There are several elements in music that influence our pattern recognition machines:

  1. Melody
  2. Rhythm
  3. Chord progressions
  4. FORM
  5. DNA
  6. Energy curve

Melody: Repeating the melody: with other orchestration, other key, other voice-leading, different octave, tempo x2 or x1/2, change the meter 3/4 version of the melody. If you want to re-use the melody at the end for a ‘feel home’ emotion, it’s important to train the brain and make your melody memorable.

Rhythm: a rhythmic pattern is something the brain locks onto easiest. After a few bars of percussion, you already can dance along. sustaining this rhythm when you hit something atonal, helps people staying with you during a ‘creepy’ scene. A sustaining pedal-tone does the same with a ‘very long’ rhythm.

Familiar chord progressions: I IV V I. It seems boring, but people will anticipate the ending I, means you can surprise them with something else without loosing them.

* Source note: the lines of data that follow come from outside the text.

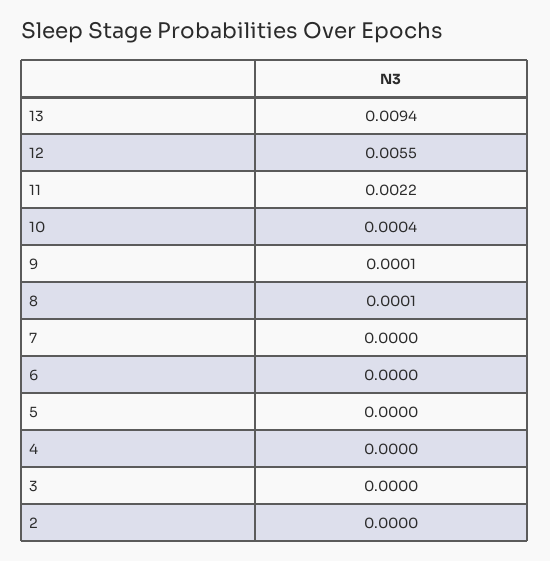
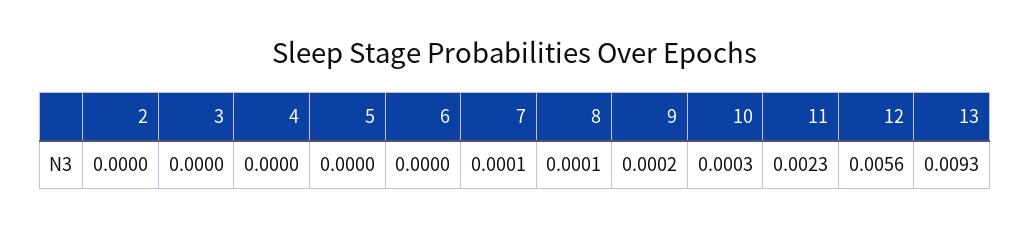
13: 0.0094 -> 0.0093
12: 0.0055 -> 0.0056
11: 0.0022 -> 0.0023
10: 0.0004 -> 0.0003
9: 0.0001 -> 0.0002
7: 0 -> 0.0001

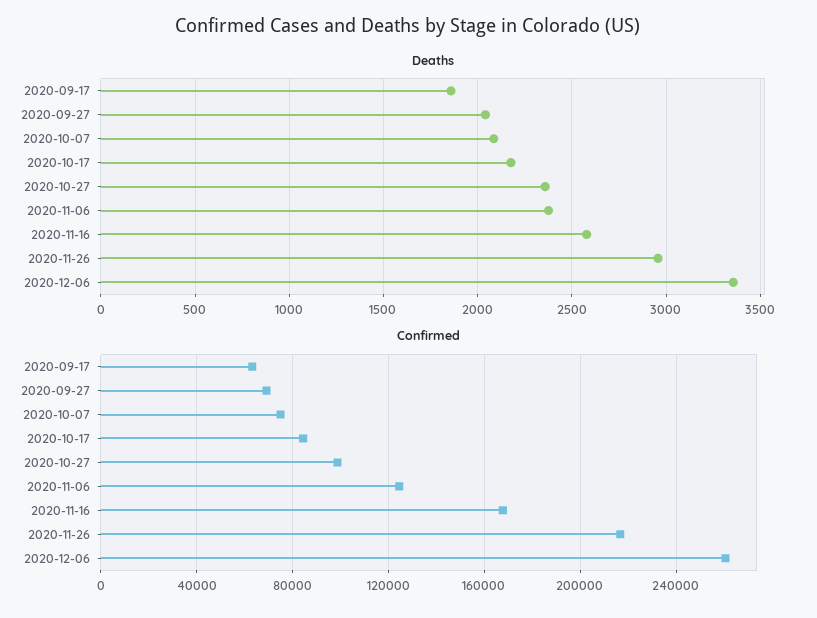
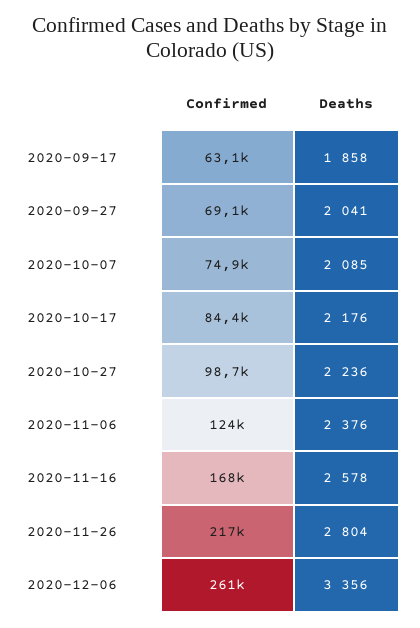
Deaths, 2020-10-27: 2350 -> 2236
Deaths, 2020-11-26: 2950 -> 2804

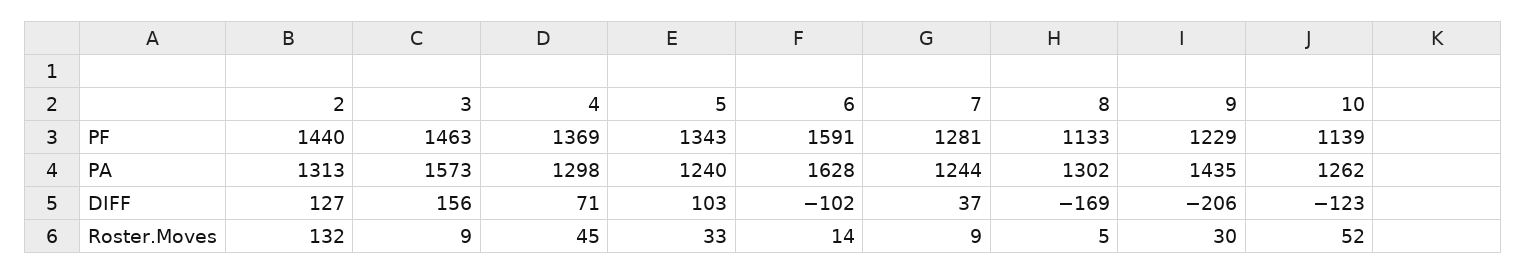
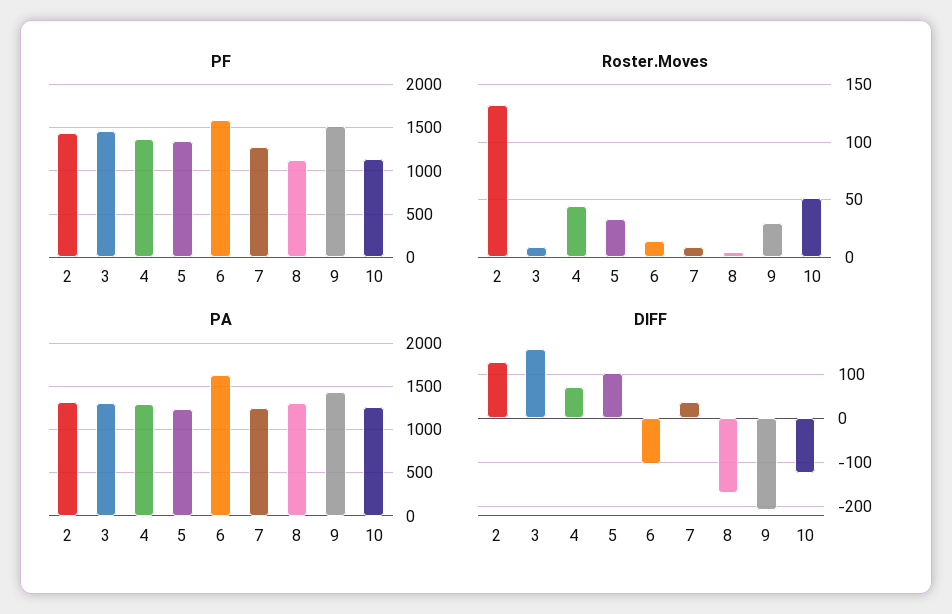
PF, 9: 1229 -> 1500
PA, 3: 1573 -> 1300

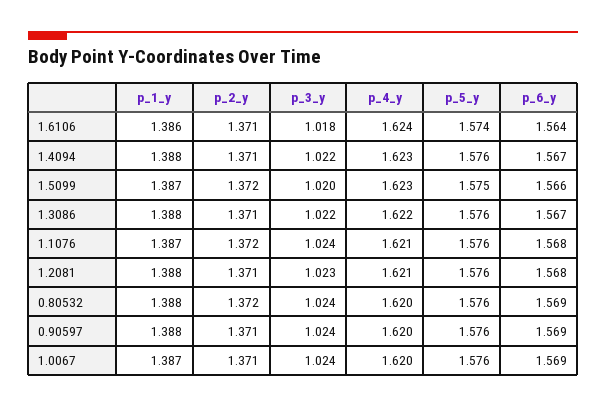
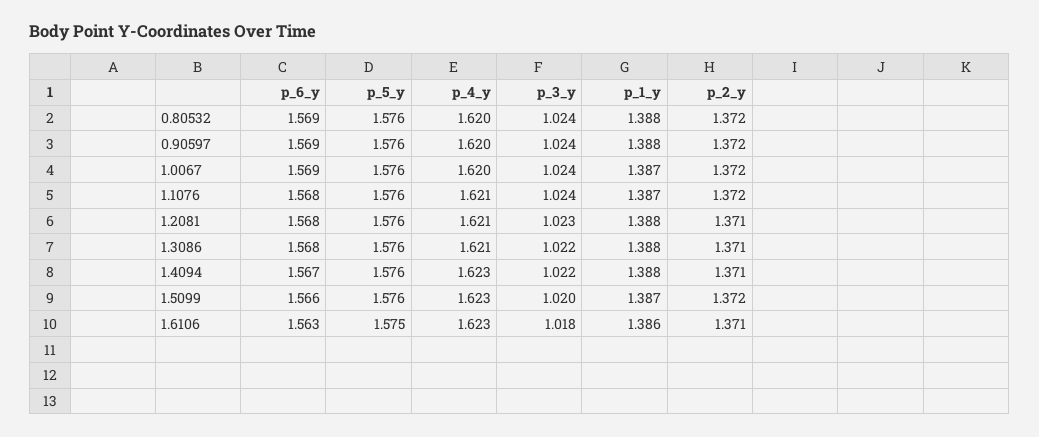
p_4_y, 1.6106: 1.624 -> 1.623
p_5_y, 1.6106: 1.574 -> 1.575
p_6_y, 1.6106: 1.564 -> 1.563
p_5_y, 1.5099: 1.575 -> 1.576
p_4_y, 1.3086: 1.622 -> 1.621
p_6_y, 1.3086: 1.567 -> 1.568
p_2_y, 0.90597: 1.371 -> 1.372
p_2_y, 1.0067: 1.371 -> 1.372

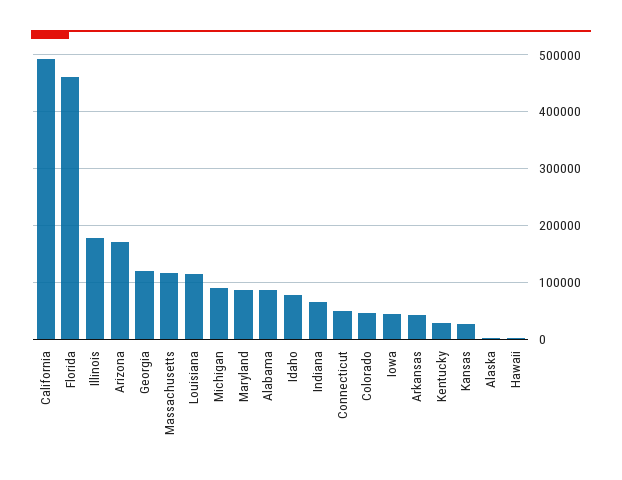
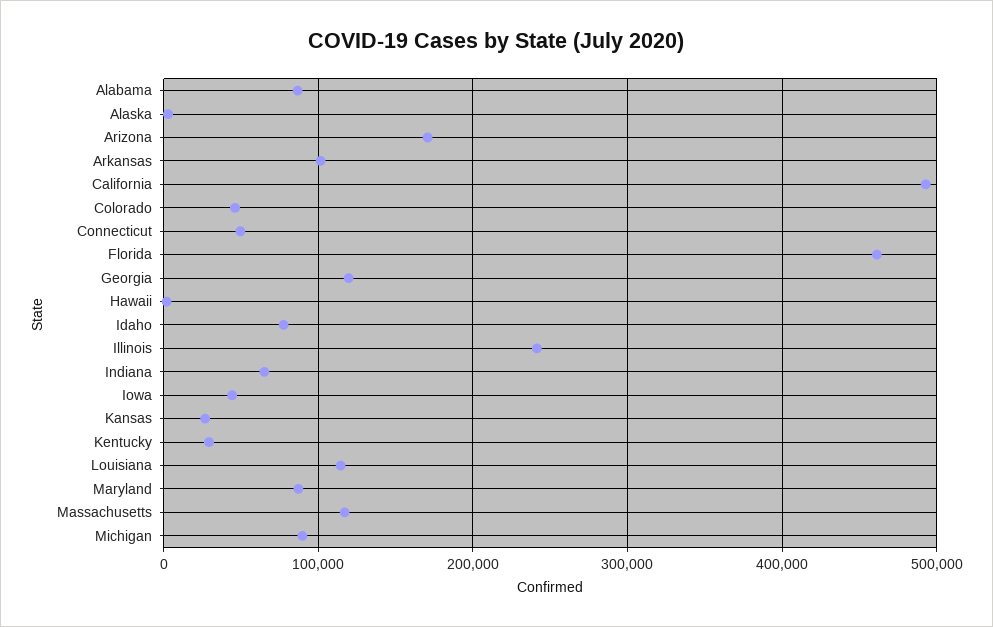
Illinois: 180000 -> 240000
Arkansas: 40000 -> 100000

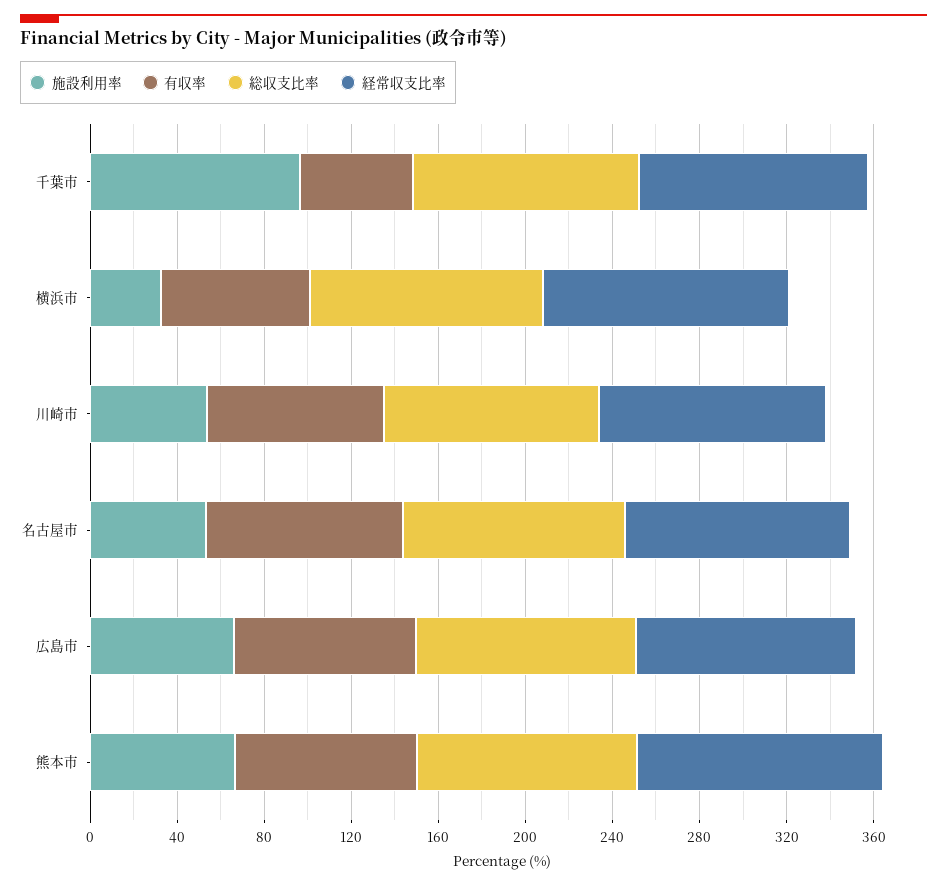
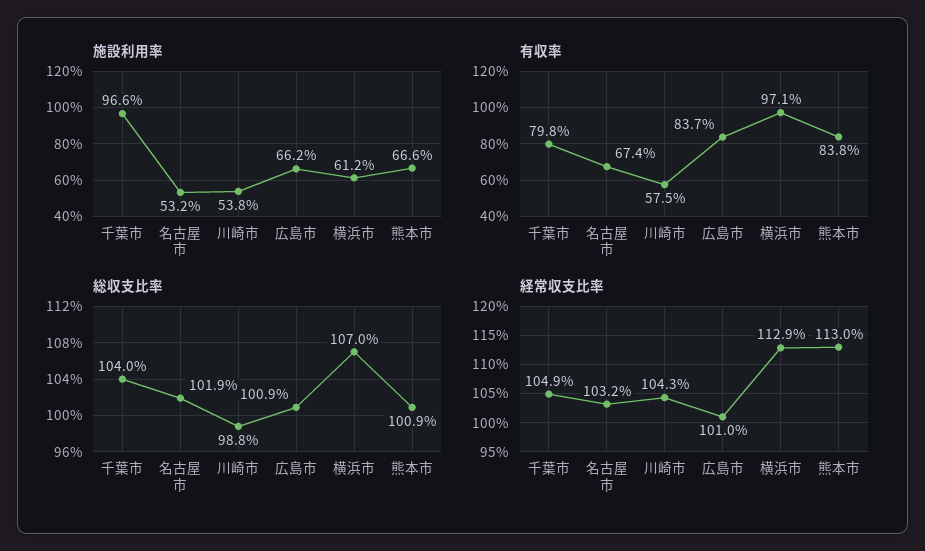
有収率, 千葉市: 50 -> 79.8
施設利用率, 横浜市: 30 -> 61.2
有収率, 横浜市: 70 -> 97.1
有収率, 川崎市: 80 -> 57.5
有収率, 名古屋市: 90 -> 67.4

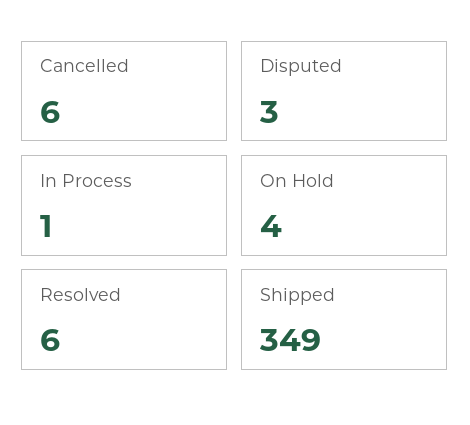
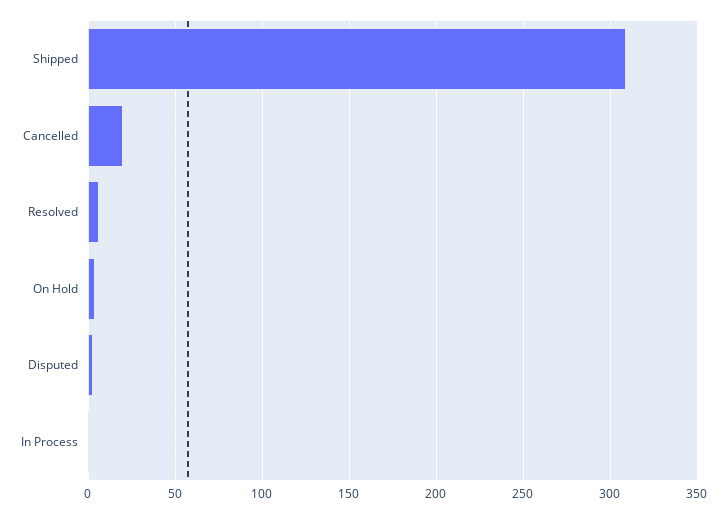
Cancelled: 6 -> 20
Shipped: 349 -> 310

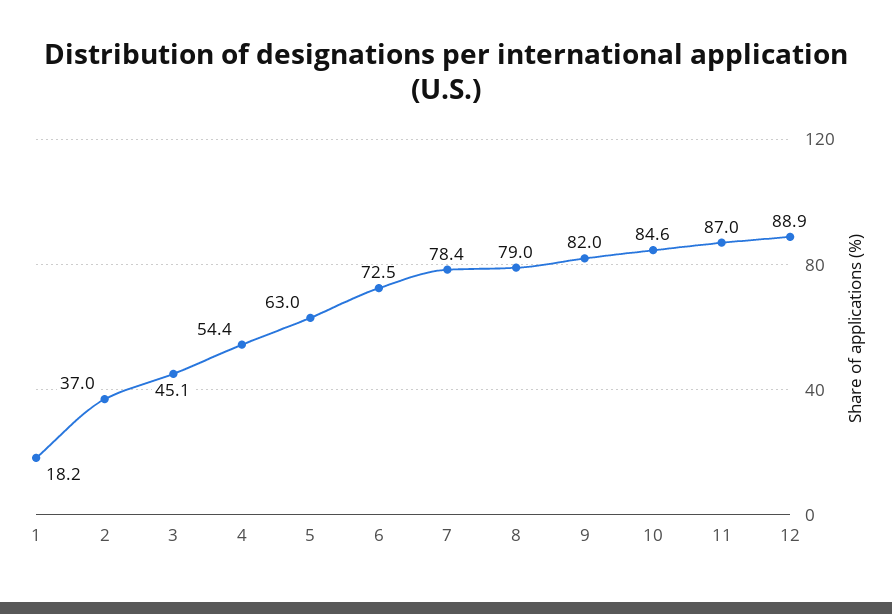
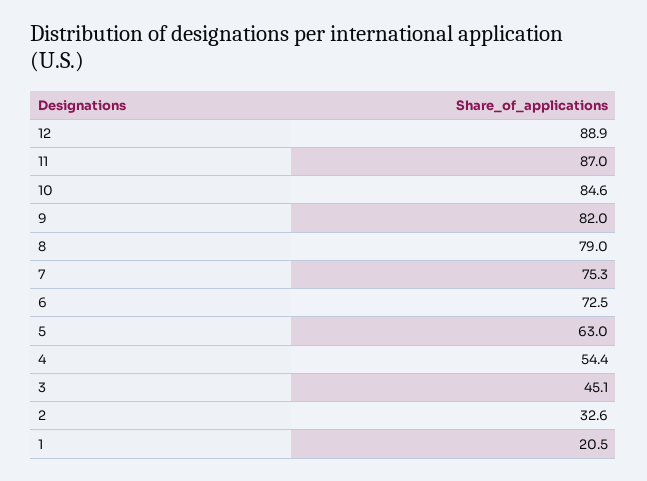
1: 18.2 -> 20.5
2: 37 -> 32.6
7: 78.4 -> 75.3

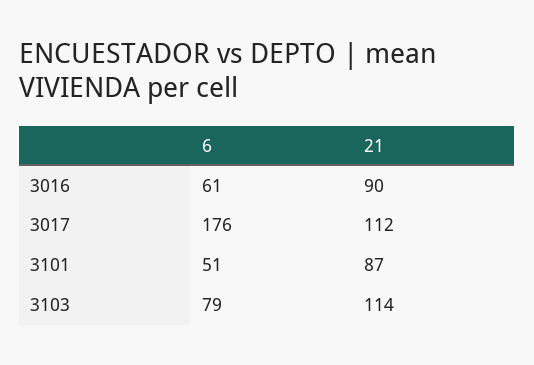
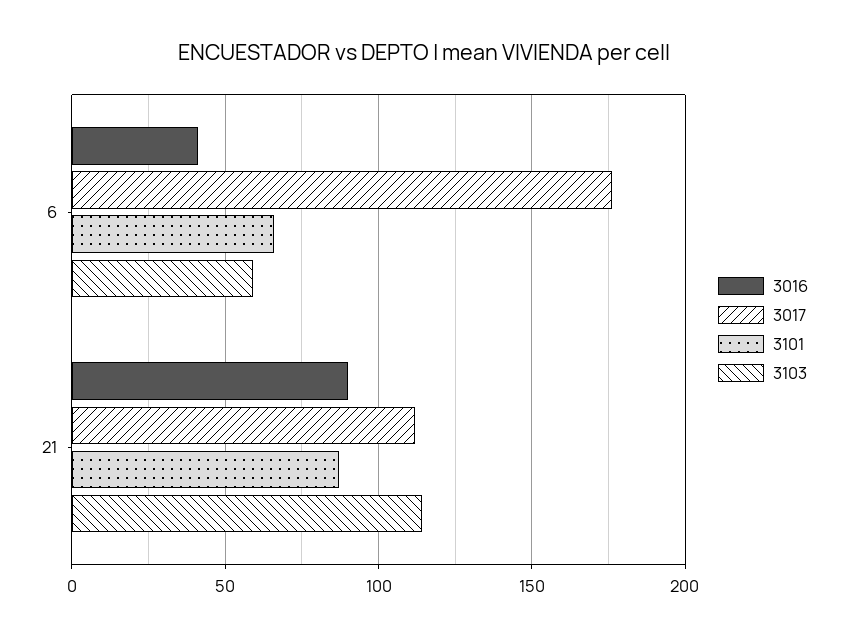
3016, 6: 61 -> 40
3101, 6: 51 -> 65
3103, 6: 79 -> 60

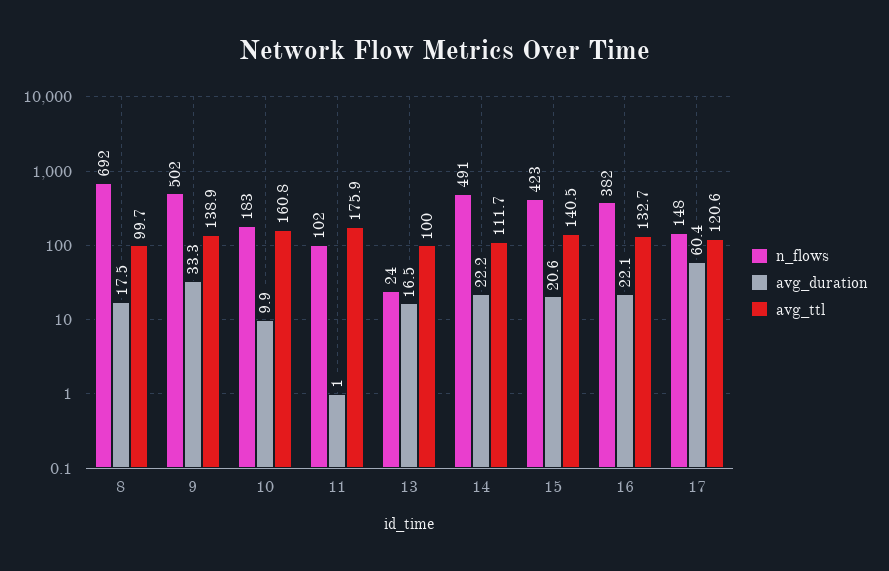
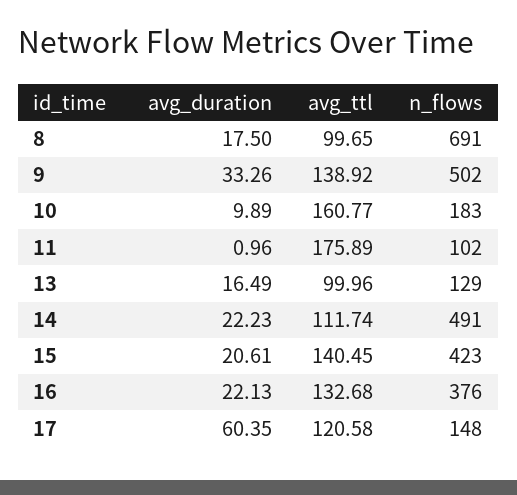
n_flows, 8: 692 -> 691
n_flows, 13: 24 -> 129
n_flows, 16: 382 -> 376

An overall organized composition: The structure of blocks repeating, using a bar-numbering system for changes: 4x4x4x4 or 1,2,3,5,8,13. The brain will start to expect a change within a known number of seconds. And again you can surprise the listener without losing him.

DNA: provides a solid motive in all keys and rhythms. Adding a rhythm to the DNA helps locking on to variations of the theme without feeling lost into a whole new composition. Working with this system helps you stay focussed on this DNA and this FORM during this composing. It helps you keep unity during the creative, chaotic process can composing is.

Energy Curve: The big span: The use of the energy curve can make people predict when it’s ending. You know you did this right when the audience is shifting its sitting near the ending.